Capture

Theory

After successfully forcing a victim to authenticate with LM or NTLM to an attacker's server, the attacker can try to recover credentials by capturing and cracking the hash (LM or NTLM hash, a.k.a. response) sent by the victim.

Practice

Responder (Python) and Inveigh (Powershell) are great tools able to do name poisoning for forced authentication attacks, but also able to capture responses (LM or NTLM hashes) by starting servers waiting for incoming authentications. Once those listening servers are up and ready, the tester can initiate the forced authentication attack.

From UNIX-like systems, Responder (Python) can be used to start servers listening for NTLM authentications over many protocols (SMB, HTTP, LDAP, FTP, POP3, IMAP, SMTP, ...). Depending on the authenticating principal's configuration, the NTLM authentication can sometimes be downgraded with --lm and --disable-ess in order to obtain NTLMv1 responses.
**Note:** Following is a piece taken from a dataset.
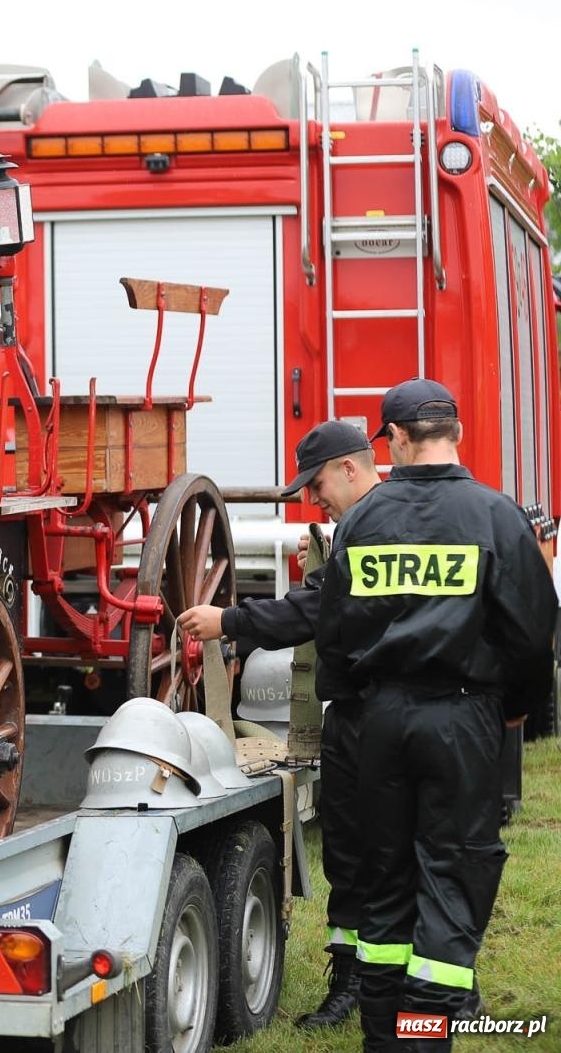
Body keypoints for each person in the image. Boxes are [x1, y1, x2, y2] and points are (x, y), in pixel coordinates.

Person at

responder --interface "eth0" --analyze
responder -I "eth0" -A

# with downgrading
responder --interface "eth0" --analyze --lm --disable-ess

Testers should try to force a LM hashing downgrade with Responder. LM and NTLMv1 responses (a.k.a. LM/NTLMv1 hashes) from Responder can easily be cracked with crack.sh. The ntlmv1-multi tool (Python) can be used to convert captured responses to crackable formats by hashcat, crack.sh and so on.

ntlmv1-multi --ntlmv1 SV01$::BREAKING.BAD:AD1235DEAC142CD5FC2D123ADCF51A111ADF45C2345ADCF5:AD1235DEAC142CD5FC2D123ADCF51A111ADF45C2345ADCF5:1122334455667788

Machine account NT hashes can be used with the Silver Ticket or S4U2self abuse techniques to gain admin access to it.